Work order ->
Filter these entries, keeping only lines that hold the word "decelerate".

[Saved entries]
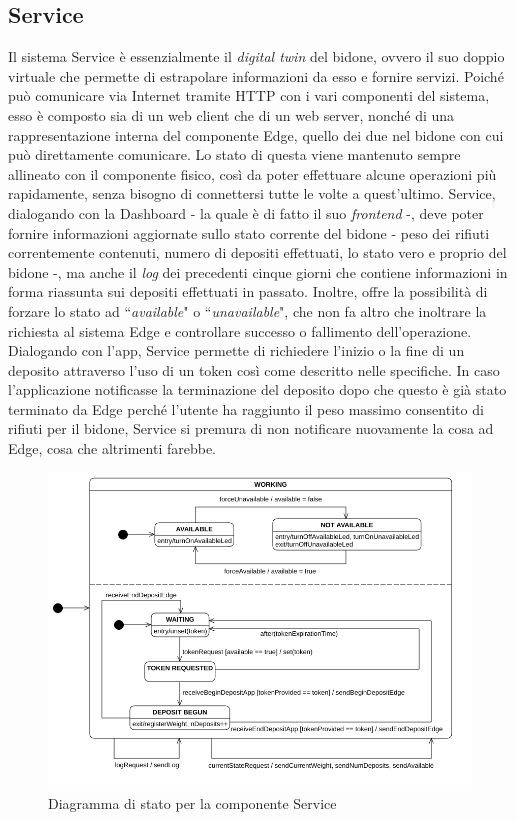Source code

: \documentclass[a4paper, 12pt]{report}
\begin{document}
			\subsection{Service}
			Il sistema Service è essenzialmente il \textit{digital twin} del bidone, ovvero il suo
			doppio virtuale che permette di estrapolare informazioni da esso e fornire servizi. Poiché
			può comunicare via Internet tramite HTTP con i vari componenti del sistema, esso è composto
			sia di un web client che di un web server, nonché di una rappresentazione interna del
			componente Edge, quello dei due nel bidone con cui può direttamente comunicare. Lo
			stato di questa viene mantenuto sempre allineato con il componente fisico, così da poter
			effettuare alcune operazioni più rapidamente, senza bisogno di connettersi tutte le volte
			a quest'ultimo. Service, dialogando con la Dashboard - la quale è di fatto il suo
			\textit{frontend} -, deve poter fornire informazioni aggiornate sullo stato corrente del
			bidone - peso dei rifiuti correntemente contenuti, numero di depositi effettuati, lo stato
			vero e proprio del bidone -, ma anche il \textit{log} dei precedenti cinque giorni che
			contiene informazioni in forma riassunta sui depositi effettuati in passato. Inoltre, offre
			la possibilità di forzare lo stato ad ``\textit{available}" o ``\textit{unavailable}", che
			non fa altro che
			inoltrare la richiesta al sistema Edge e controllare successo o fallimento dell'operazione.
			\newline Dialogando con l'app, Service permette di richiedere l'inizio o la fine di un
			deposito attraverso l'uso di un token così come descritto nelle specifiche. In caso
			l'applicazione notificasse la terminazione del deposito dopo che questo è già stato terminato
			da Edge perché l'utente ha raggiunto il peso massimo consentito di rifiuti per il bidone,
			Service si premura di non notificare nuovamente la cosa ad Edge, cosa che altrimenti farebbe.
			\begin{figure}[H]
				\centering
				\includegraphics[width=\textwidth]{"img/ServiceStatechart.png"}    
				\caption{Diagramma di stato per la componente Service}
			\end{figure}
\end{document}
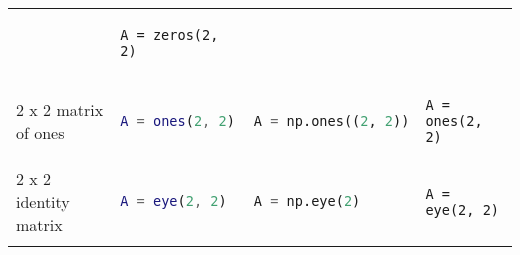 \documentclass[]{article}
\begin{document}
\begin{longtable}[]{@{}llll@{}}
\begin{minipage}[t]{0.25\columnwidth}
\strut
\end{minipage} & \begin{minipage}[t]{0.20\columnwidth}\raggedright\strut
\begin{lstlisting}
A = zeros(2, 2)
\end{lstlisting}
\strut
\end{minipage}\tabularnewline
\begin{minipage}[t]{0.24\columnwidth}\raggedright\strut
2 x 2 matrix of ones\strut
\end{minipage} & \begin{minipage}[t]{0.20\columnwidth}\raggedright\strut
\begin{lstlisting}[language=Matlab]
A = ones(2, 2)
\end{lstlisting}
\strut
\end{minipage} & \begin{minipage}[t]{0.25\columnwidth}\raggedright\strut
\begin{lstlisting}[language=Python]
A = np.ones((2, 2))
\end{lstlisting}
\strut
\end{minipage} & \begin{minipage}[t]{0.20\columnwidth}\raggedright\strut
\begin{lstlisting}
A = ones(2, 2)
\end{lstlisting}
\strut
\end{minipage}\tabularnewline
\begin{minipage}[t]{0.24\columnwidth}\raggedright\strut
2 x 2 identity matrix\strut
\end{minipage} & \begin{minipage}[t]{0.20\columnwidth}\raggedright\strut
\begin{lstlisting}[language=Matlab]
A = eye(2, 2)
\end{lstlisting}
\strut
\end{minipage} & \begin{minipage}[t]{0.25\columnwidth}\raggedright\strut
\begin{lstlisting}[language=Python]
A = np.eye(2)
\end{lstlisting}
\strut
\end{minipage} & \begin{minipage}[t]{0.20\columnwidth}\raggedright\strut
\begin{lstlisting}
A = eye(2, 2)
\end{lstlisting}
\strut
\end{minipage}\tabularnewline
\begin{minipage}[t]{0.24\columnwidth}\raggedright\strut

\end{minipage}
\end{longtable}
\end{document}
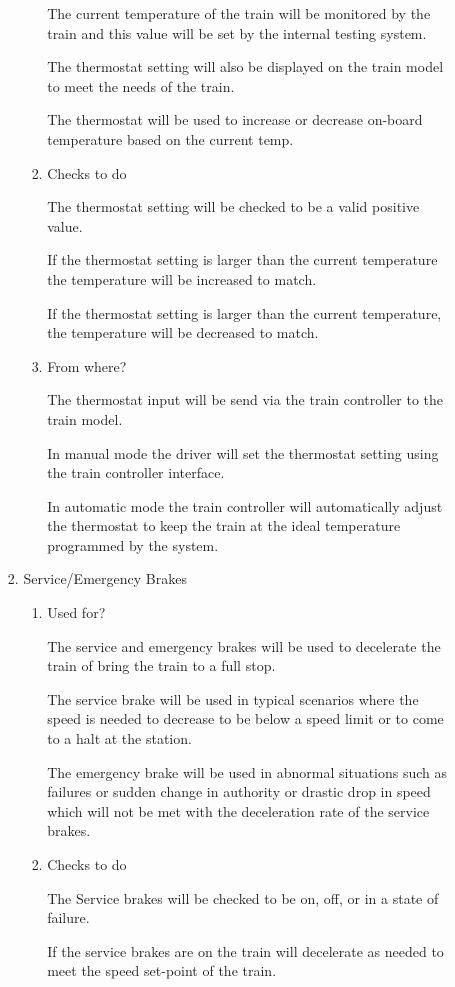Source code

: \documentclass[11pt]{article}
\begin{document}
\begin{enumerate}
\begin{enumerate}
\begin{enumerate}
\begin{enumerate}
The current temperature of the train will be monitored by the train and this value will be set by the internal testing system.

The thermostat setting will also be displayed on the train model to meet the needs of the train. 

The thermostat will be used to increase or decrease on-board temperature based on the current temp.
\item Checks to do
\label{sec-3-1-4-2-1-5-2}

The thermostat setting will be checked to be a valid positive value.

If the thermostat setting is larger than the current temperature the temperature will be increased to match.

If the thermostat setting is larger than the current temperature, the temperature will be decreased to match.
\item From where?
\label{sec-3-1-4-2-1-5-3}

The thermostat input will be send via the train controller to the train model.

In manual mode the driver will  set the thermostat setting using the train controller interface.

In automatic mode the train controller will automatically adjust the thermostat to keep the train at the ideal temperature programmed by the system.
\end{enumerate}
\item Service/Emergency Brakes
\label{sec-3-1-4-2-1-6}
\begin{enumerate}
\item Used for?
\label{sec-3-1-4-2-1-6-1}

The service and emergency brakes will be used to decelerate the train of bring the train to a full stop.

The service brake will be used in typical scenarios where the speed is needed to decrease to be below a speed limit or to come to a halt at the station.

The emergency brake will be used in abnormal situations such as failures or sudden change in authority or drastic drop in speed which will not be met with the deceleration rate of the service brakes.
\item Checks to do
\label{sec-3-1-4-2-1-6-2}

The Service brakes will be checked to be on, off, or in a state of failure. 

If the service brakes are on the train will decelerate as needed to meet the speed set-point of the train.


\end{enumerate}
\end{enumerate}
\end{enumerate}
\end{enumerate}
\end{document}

Problem solution ->
The service and emergency brakes will be used to decelerate the train of bring the train to a full stop.
If the service brakes are on the train will decelerate as needed to meet the speed set-point of the train.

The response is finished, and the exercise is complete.